**Data for the task**
== Segment start ==

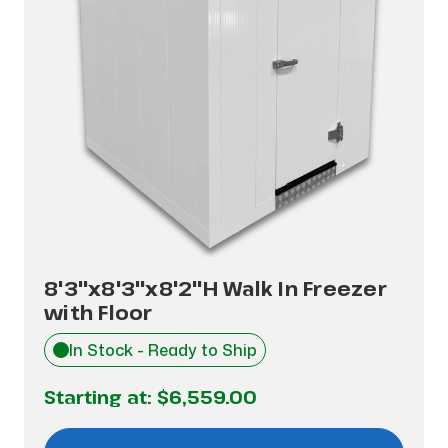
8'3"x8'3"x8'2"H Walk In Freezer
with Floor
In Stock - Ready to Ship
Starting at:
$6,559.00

== Segment end ==

**Exercise prompt**
Pictures aside, retype all of the entries word for word.

**Written response**
8'3"x8'3"x8'2"H Walk In Freezer
with Floor
In Stock - Ready to Ship
Starting at:
$6,559.00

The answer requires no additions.